(Task material Opens)

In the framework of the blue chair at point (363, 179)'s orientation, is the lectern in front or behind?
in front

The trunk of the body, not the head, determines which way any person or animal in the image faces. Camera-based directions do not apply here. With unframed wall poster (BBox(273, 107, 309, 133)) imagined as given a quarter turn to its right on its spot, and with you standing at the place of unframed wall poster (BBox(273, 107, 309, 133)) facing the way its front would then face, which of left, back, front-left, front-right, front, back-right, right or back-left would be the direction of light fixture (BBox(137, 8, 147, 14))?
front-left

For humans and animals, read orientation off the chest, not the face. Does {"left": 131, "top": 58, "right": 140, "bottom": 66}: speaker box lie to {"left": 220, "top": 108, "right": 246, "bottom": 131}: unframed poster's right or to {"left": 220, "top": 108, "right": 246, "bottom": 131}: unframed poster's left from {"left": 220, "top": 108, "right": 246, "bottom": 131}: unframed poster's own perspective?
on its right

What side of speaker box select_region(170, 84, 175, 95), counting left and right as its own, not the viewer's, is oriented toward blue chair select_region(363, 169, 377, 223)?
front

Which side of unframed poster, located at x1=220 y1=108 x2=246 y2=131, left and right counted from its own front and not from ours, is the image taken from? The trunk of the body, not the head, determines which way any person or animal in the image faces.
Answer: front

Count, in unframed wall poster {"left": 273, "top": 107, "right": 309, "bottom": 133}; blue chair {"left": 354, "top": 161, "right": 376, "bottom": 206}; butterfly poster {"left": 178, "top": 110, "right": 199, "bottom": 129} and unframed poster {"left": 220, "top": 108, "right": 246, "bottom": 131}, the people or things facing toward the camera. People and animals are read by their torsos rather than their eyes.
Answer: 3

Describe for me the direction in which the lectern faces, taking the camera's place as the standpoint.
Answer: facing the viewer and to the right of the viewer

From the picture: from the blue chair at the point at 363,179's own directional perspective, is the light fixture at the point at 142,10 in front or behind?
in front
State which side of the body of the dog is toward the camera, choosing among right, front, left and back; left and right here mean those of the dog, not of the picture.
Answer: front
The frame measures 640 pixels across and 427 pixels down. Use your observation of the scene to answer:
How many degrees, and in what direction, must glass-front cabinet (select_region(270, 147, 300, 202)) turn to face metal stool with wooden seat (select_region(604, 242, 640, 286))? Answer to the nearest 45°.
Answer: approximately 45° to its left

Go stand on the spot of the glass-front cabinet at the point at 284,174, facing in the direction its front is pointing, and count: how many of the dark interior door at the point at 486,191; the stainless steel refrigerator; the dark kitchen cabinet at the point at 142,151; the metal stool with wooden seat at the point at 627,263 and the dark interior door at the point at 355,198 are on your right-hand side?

(Task material Closes)

What is being asked:
Format the records above as a Markdown table with two columns, "Row" for the row number and "Line" for the line itself, and leave out the blank lines.

Completed exercise:
| Row | Line |
|---|---|
| 1 | In the framework of the blue chair at point (363, 179)'s orientation, is the lectern in front or behind? |
| 2 | in front |
| 3 | The trunk of the body, not the head, determines which way any person or animal in the image faces. Camera-based directions do not apply here. With unframed wall poster (BBox(273, 107, 309, 133)) imagined as given a quarter turn to its right on its spot, and with you standing at the place of unframed wall poster (BBox(273, 107, 309, 133)) facing the way its front would then face, which of left, back, front-left, front-right, front, back-right, right or back-left would be the direction of light fixture (BBox(137, 8, 147, 14))? |
| 4 | front-left |
| 5 | For humans and animals, read orientation off the chest, not the face. Does {"left": 131, "top": 58, "right": 140, "bottom": 66}: speaker box lie to {"left": 220, "top": 108, "right": 246, "bottom": 131}: unframed poster's right or to {"left": 220, "top": 108, "right": 246, "bottom": 131}: unframed poster's left from {"left": 220, "top": 108, "right": 246, "bottom": 131}: unframed poster's own perspective? |
| 6 | on its right |
| 7 | What side of speaker box select_region(170, 84, 175, 95), counting left and right as its own, not the viewer's, is oriented toward blue chair select_region(363, 169, 377, 223)? |
| 8 | front |
| 9 | Which side of unframed poster, located at x1=220 y1=108 x2=246 y2=131, left and right counted from its own front and not from ours, is the image taken from? The trunk of the body, not the head, determines which way any person or animal in the image faces. |
| 10 | Answer: front |
| 11 | Count, in unframed wall poster {"left": 273, "top": 107, "right": 309, "bottom": 133}; blue chair {"left": 354, "top": 161, "right": 376, "bottom": 206}; butterfly poster {"left": 178, "top": 110, "right": 199, "bottom": 129} and unframed poster {"left": 220, "top": 108, "right": 246, "bottom": 131}, the people or things facing toward the camera. People and animals are read by their torsos rather than their eyes. |
| 12 | Answer: 3 |
| 13 | Describe for me the direction in which the lectern faces, taking the camera's place as the standpoint. |
| 14 | Answer: facing the viewer and to the right of the viewer |
| 15 | From the picture: from the blue chair at the point at 363,179's own directional perspective, is the light fixture at the point at 142,10 in front or behind? |
| 16 | in front |
| 17 | State which side of the body of the dog is toward the camera, choosing among right, front, left and back; left and right here mean those of the dog, not of the picture. |
| 18 | Answer: front |
| 19 | The frame measures 640 pixels across and 427 pixels down. Use your observation of the scene to answer: |
| 20 | How many degrees, and in what direction, must glass-front cabinet (select_region(270, 147, 300, 202)) turn to face metal stool with wooden seat (select_region(604, 242, 640, 286))? Answer to the nearest 45°. |
| 21 | Answer: approximately 45° to its left |
| 22 | Go stand on the spot of the glass-front cabinet at the point at 284,174, facing in the direction its front is pointing, and count: how many of the dark interior door at the point at 486,191; the stainless steel refrigerator; the dark kitchen cabinet at the point at 142,151; the metal stool with wooden seat at the point at 627,263 and the dark interior door at the point at 355,198 are on your right-hand side? |